### [LIST OF TASKS]
a) Answer these questions from the text on strikes in Lebanon:
(i) Attacks on which people does the text say are specifically prohibited?
(ii) Why did the legal researcher speak on condition of anonymity?
(iii) How does the text describe the Ramlet al-Baida area?
b) Transcribe the passage of the text on strikes in Lebanon starting at "Israel has long" and ending at "and border regions.".
c) Pick up the text on strikes in Lebanon after its last sentence and keep writing it.

Under the Geneva Conventions and customary international humanitarian law, warring parties must distinguish between combatants and civilians, ensure that anticipated military advantage is not outweighed by expected civilian harm, and take precautions to minimize civilian casualties, including giving advance warning where possible. Attacks on medical personnel and first responders are specifically prohibited.

“The pattern of strikes that hit first and then hit again when rescuers arrive is extremely troubling and may amount to war crimes,” said one legal researcher with an international human rights group, speaking on condition of anonymity because their organization had not yet published its findings on Lebanon. “When that happens at a site where displaced families are sleeping outdoors, the legal and moral questions become even more acute.”

Israel has long accused Hezbollah of embedding its fighters and weapons in residential areas, saying this makes civilian casualties difficult to avoid. Hezbollah says it has the right to resist Israeli attacks and argues that Israeli forces routinely strike civilian targets under the pretext of hitting militants.

Political fallout and failed diplomacy

The Ramlet al-Baida strike also deepened Lebanon’s political and sectarian strains. The area, a mixed Sunni-Christian neighborhood on the city’s western edge, is not a traditional Hezbollah stronghold. Hitting it shattered the assumption among many Beirut residents that the war would remain confined to the southern suburbs and border regions.

(Limb landmark coordinates)
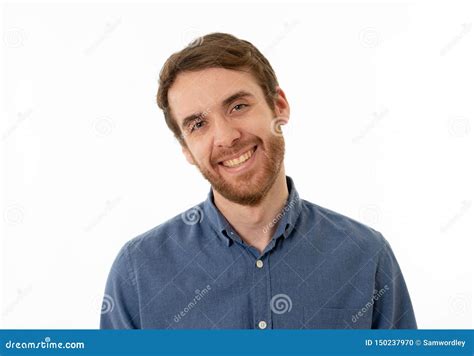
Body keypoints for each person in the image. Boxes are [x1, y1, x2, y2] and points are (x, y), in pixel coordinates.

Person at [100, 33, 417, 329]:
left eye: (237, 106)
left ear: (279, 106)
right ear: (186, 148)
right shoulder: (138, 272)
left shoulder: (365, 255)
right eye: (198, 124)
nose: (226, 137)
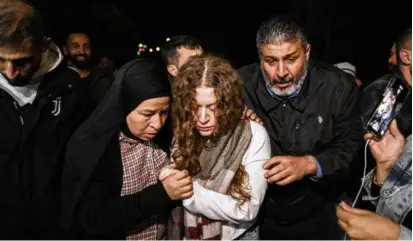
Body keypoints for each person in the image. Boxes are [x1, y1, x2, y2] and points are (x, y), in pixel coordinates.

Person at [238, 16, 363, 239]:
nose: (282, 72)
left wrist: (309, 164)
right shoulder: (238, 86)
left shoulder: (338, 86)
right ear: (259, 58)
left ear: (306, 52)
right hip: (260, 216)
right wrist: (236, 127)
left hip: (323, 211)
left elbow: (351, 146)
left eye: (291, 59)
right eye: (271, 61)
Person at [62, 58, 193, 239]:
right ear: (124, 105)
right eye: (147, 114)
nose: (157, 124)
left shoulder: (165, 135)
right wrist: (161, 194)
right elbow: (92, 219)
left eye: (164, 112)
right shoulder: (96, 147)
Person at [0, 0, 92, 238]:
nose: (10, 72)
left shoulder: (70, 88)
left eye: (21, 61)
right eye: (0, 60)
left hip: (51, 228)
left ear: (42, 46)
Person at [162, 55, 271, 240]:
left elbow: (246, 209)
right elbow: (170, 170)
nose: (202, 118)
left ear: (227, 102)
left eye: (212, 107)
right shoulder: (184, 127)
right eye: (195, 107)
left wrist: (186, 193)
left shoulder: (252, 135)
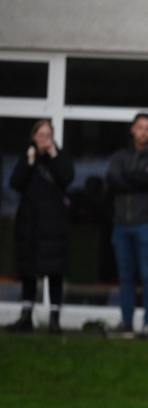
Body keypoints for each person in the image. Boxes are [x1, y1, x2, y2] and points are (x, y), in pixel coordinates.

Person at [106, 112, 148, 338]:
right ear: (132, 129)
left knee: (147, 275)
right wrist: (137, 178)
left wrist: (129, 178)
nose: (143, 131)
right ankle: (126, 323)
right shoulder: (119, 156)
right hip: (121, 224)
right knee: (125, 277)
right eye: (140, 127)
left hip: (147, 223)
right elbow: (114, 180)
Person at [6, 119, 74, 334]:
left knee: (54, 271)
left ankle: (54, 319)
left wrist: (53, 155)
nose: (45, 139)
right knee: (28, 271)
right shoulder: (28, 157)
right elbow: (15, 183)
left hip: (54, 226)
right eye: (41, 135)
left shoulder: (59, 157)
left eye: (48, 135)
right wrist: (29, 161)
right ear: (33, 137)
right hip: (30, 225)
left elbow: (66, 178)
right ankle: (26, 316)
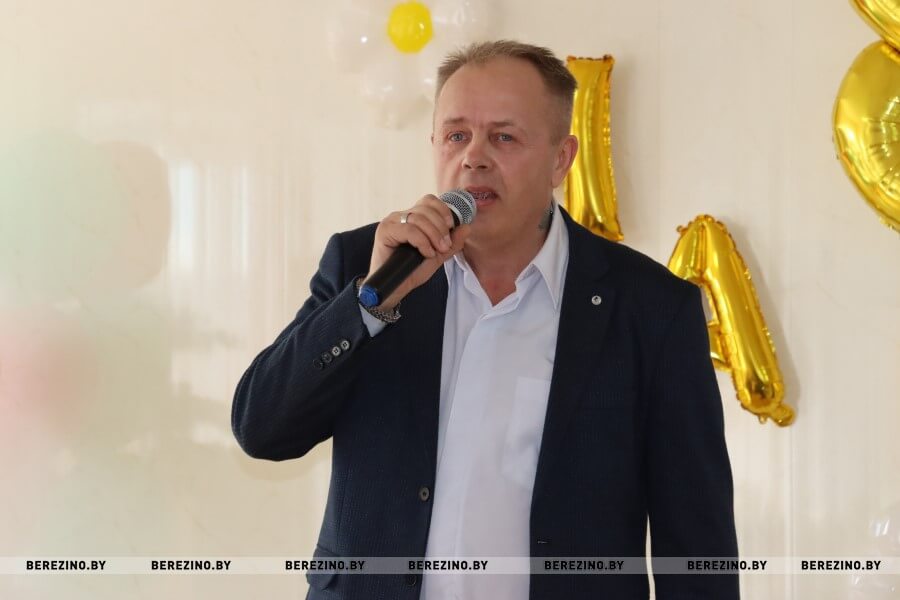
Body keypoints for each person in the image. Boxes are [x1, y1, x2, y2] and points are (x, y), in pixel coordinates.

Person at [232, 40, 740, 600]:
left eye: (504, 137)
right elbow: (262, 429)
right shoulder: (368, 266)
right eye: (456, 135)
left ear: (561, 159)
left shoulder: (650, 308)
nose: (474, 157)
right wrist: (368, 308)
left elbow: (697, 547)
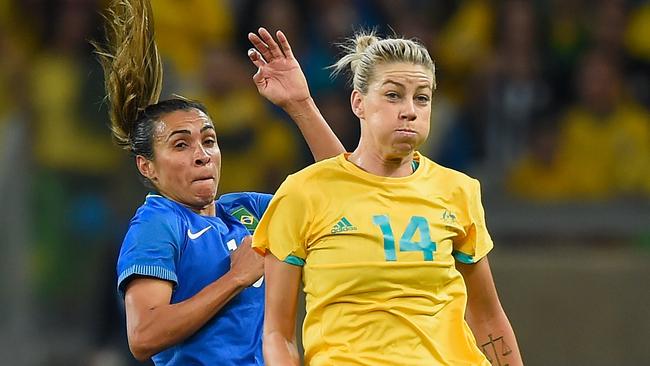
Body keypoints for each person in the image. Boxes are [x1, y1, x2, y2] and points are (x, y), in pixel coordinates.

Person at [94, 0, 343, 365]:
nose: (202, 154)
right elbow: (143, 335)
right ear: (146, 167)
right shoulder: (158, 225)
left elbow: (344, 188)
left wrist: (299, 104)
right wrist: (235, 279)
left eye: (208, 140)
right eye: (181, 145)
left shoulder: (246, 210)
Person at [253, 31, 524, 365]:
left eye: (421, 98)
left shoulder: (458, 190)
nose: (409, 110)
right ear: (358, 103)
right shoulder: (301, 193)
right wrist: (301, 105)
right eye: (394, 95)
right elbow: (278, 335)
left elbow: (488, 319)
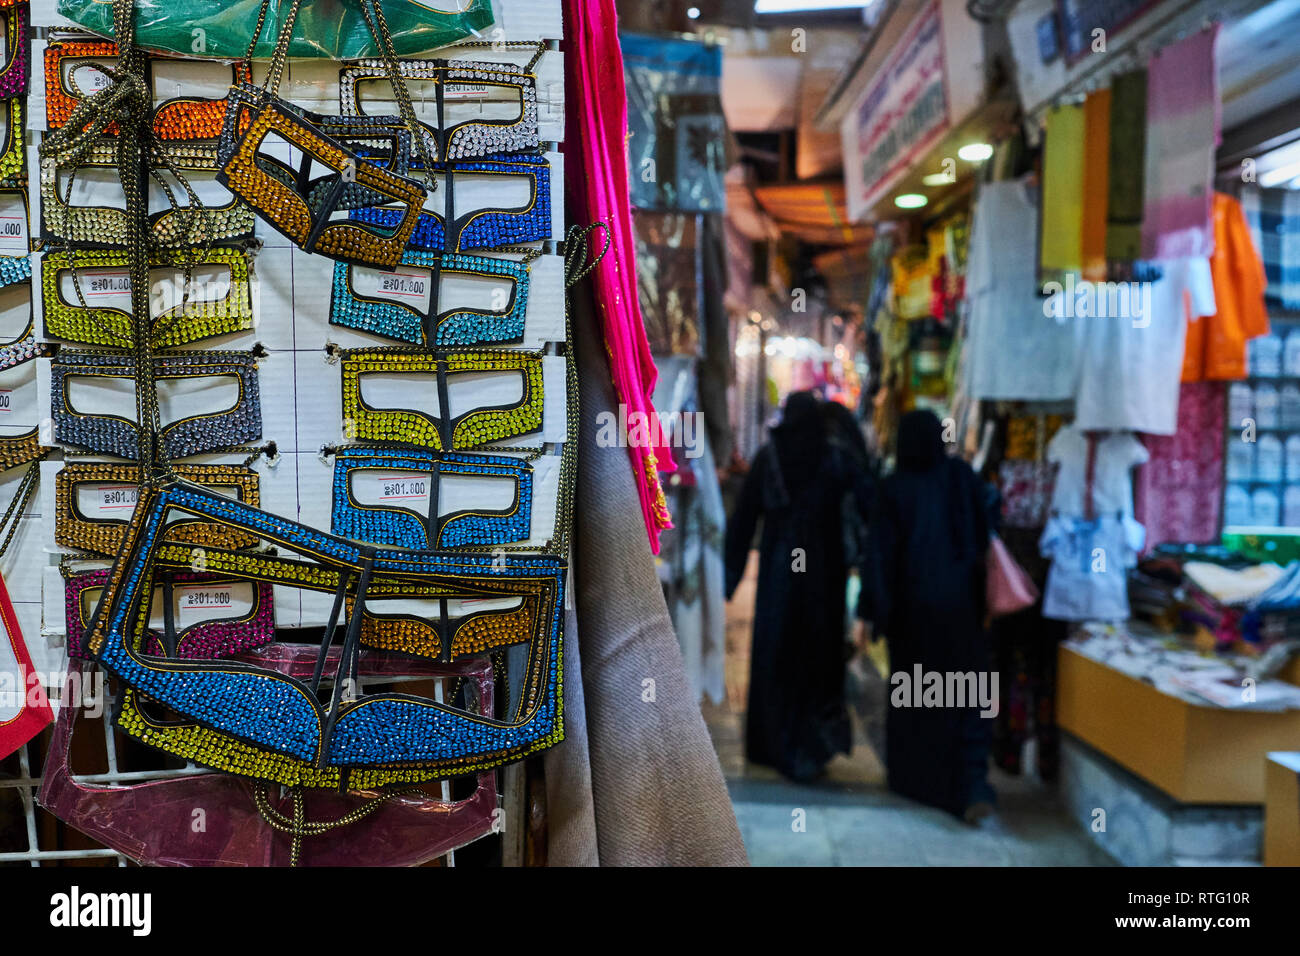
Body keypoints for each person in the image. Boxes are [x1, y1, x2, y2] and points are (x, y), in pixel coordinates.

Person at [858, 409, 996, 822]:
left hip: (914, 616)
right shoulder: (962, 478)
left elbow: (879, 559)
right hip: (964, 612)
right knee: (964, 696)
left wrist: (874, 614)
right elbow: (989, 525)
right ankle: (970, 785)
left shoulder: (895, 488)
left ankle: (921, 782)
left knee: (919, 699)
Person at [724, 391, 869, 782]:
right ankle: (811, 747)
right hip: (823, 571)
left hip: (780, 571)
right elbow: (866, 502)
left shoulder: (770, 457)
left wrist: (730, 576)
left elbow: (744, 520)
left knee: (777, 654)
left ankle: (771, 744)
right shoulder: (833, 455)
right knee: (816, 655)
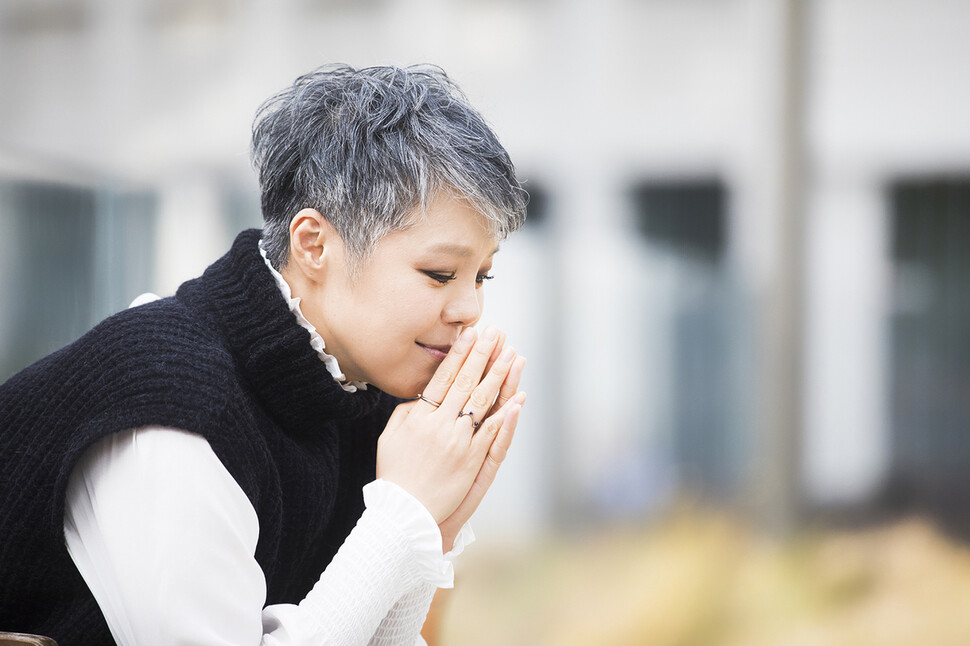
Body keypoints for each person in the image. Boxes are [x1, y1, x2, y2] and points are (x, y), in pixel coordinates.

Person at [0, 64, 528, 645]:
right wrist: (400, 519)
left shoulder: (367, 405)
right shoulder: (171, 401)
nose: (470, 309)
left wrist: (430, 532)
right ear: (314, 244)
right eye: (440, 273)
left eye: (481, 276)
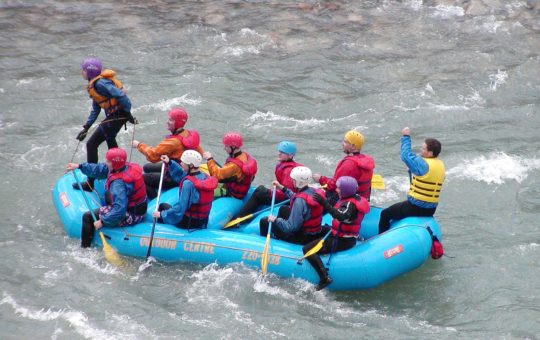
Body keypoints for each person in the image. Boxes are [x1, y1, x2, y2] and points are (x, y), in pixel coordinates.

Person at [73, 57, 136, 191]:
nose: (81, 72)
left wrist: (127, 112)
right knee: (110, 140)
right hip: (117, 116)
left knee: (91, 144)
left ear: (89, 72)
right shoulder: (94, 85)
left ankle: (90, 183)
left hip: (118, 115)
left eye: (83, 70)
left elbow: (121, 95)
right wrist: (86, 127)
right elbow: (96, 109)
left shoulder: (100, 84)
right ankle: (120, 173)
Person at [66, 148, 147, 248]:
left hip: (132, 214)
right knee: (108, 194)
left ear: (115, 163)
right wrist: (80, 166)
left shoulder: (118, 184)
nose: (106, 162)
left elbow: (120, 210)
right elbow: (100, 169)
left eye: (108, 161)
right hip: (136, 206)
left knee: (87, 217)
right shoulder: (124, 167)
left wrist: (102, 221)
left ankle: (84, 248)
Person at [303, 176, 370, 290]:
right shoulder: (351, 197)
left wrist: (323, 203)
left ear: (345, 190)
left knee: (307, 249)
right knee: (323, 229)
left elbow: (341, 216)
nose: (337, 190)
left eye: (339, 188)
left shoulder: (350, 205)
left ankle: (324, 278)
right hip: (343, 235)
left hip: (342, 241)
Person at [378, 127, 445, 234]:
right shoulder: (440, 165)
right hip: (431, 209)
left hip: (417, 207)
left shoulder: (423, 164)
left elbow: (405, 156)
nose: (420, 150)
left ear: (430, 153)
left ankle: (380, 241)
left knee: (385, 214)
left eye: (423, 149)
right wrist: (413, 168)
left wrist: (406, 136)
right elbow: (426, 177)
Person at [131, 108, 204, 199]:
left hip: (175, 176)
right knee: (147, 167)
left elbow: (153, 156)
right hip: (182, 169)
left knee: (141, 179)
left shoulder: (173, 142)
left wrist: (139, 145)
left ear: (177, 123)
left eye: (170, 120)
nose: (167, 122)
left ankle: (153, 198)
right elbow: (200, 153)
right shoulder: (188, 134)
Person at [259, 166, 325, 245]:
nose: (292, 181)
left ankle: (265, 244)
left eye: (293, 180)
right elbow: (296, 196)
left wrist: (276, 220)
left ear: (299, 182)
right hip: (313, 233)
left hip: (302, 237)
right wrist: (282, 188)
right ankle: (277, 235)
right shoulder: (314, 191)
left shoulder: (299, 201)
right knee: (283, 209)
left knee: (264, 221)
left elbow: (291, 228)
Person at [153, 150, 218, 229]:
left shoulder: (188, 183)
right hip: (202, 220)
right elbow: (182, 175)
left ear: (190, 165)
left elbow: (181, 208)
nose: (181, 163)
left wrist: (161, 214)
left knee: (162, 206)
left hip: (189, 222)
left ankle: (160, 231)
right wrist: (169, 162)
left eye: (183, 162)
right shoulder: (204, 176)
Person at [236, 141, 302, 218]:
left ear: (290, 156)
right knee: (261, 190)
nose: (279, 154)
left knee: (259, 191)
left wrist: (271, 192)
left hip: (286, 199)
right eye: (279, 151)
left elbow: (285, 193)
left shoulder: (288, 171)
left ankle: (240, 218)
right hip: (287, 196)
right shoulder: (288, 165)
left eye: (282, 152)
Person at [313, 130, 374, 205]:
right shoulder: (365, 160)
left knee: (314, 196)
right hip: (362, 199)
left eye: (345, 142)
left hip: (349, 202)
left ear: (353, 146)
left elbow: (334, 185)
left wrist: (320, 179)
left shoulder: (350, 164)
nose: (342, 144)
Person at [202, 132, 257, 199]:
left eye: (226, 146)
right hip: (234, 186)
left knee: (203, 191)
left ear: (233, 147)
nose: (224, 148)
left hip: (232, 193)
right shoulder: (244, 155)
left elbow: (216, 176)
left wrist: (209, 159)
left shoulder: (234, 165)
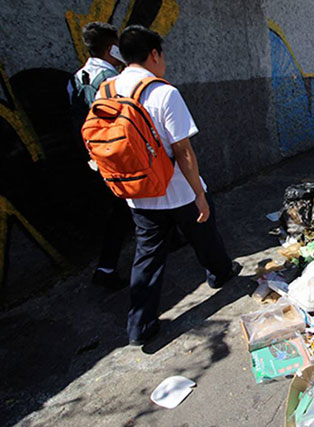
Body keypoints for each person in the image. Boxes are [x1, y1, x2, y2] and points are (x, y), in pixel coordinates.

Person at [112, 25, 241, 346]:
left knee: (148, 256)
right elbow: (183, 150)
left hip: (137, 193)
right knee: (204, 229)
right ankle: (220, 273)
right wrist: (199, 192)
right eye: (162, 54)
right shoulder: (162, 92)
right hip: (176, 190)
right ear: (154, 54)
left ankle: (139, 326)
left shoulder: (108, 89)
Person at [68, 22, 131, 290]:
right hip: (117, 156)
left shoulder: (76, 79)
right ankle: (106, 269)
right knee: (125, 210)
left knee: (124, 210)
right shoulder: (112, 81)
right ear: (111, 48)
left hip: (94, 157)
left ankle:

### [ANSWERS TO EACH TASK]
a)
(i) Medical personnel and first responders.
(ii) Their organization had not yet published its findings on Lebanon.
(iii) As a mixed Sunni-Christian neighborhood on the city's western edge, not a traditional Hezbollah stronghold.

b)
Israel has long accused Hezbollah of embedding its fighters and weapons in residential areas, saying this makes civilian casualties difficult to avoid. Hezbollah says it has the right to resist Israeli attacks and argues that Israeli forces routinely strike civilian targets under the pretext of hitting militants.

Political fallout and failed diplomacy

The Ramlet al-Baida strike also deepened Lebanon’s political and sectarian strains. The area, a mixed Sunni-Christian neighborhood on the city’s western edge, is not a traditional Hezbollah stronghold. Hitting it shattered the assumption among many Beirut residents that the war would remain confined to the southern suburbs and border regions.

c)
French President Emmanuel Macron called Israeli strikes in densely populated parts of Lebanon “unacceptable” and urged a return to the framework of U.N. Security Council Resolution 1701, which ended the 2006 war and called for the withdrawal of Israeli forces behind the border and the disarmament of non-state militias south of the Litani. Israel says Hezbollah never complied with that resolution and argues that its current operations are a defensive response to renewed rocket fire.

Diplomatic efforts so far have failed to halt the fighting. Reports in Western media have indicated that Israeli officials are weighing an expansion of ground operations to seize more territory inside Lebanon, while Hezbollah leaders say they will not accept any settlement that leaves Israeli troops on Lebanese soil.

“No safe place”

At Ramlet al-Baida, the tents that survived the March 12 strike began to thin out in the days that followed. Some families moved deeper into the city, looking for space in schools or unfinished buildings. Others tried to leave the country altogether.

Baloud said his family packed up what they could salvage and left the beach the next morning. He did not know where they would go next.

“In 2006 we ran, in 2024 we ran, and now again,” he said. “We thought the sea would protect us. Now we understand there is no safe place.”